A Hopeless Romantic
Thursday, November 6th, 2008I’m a hopeless romantic.
Being a hopeless romantic, I have subscribed to the RSS feed for Change.gov.
Change.gov provides resources to better understand the transition process and the decisions being made as part of it. It also offers an opportunity to be heard about the challenges our country faces and your ideas for tackling them. The Obama Administration will reflect an essential lesson from the success of the Obama campaign: that people united around a common purpose can achieve great things.
I’m not so hopeless a romantic as all that. But in this case I am hopeful. After nearly thirty years of carte blanche Republican rule and seizure of the whole kit and kaboodle by the Neocons, I’m hopeful. There will be plenty to criticize in the coming days, but I’m hopeful.
Nearly thirty years ago, I stood with a group of people who cried when Reagan was voted into office, well understanding what was to come and that the full fruits of that cornucopia would be decades unfolding toward their fullest horrors. I was only 23 but I knew I would be middle-aged and gray and paying even more heavily for that election than in Reagan’s first coming term.
The past eight years have been a terrible ordeal. Not only were oppositional voices unwelcome, we were relentlessly stigmatized as virtual enemies of the State.
Yesterday was the first time ever I’ve talked about government to H.o.p., instructing him on its branches, where I didn’t feel the prick of mocking barbed wire, that I didn’t feel we were a hated and barely tolerated minority.
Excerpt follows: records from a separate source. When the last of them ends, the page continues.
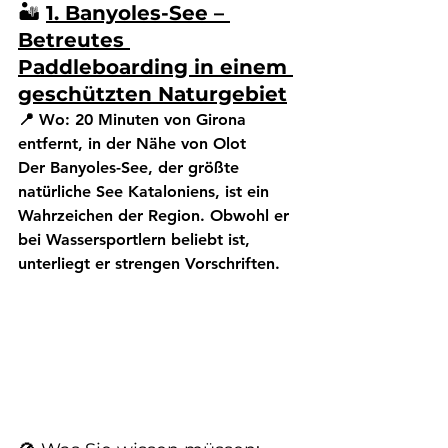
🏜️ 
1. Banyoles-See – 
Betreutes 
Paddleboarding in einem 
geschützten Naturgebiet
📍 Wo:
 20 Minuten von Girona 
entfernt, in der Nähe von Olot
Der Banyoles-See, der größte 
natürliche See Kataloniens, ist ein 
Wahrzeichen der Region. Obwohl er 
bei Wassersportlern beliebt ist, 
unterliegt er strengen Vorschriften.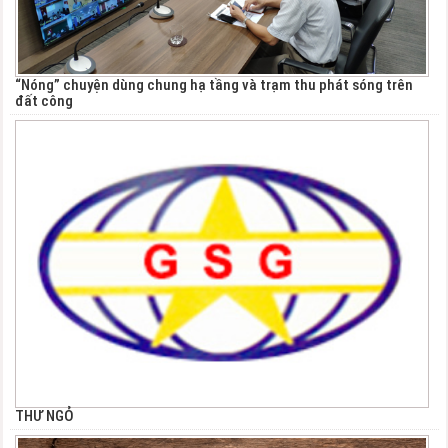
“Nóng” chuyện dùng chung hạ tầng và trạm thu phát sóng trên
đất công
THƯ NGỎ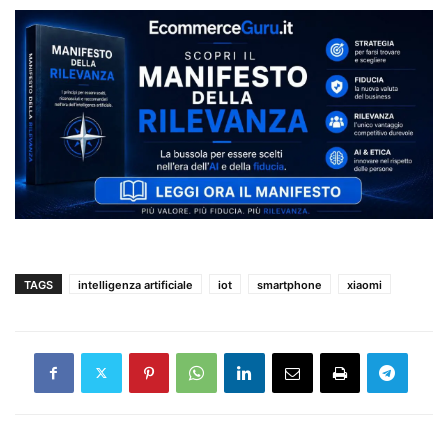
TAGS
intelligenza artificiale
iot
smartphone
xiaomi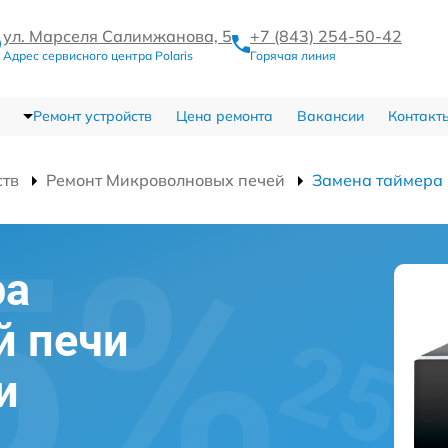
ул. Марселя Салимжанова, 5
+7 (843) 254-50-42
Адрес сервисного центра Polaris
Горячая линия
Ремонт устройств
Цена ремонта
Вакансии
Контакт
ств
Ремонт Микроволновых печей
Замена таймера
ра
й печи
и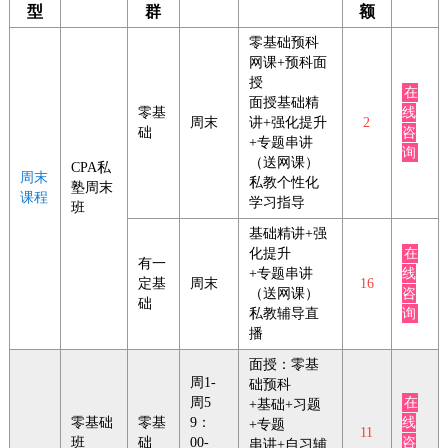
型
群
额
零基础预科
网课+预科面
授
在
面授基础精
零基
线
周末
讲+强化提升
2
础
咨
+专题串讲
询
（送网课）
CPA私
周末
私教个性化
塾周末
课程
学习指导
班
基础精讲+强
化提升
在
有一
+专题串讲
线
定基
周末
16
（送网课）
咨
础
私教辅导直
询
播
面授：零基
周1-
础预科
周5
在
+基础+习题
零基础
零基
9：
线
+专题
11
班
础
00-
咨
串讲+自习辅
He is ten years of age and for the very first time I felt as if I was instructing him on possibly “our” United States, a problematic United States with much to account and atone for, where perhaps the kind of atoning for and accounting I’d see as desirable would never happen, but at least we were potentially real citizens with voices rather than scorned outcasts.
When I visited Change.org and saw “Your Administration” I looked long and hard at it.
I see it as a desire. I took it as a promise.
My heart received it as a Welcome Home.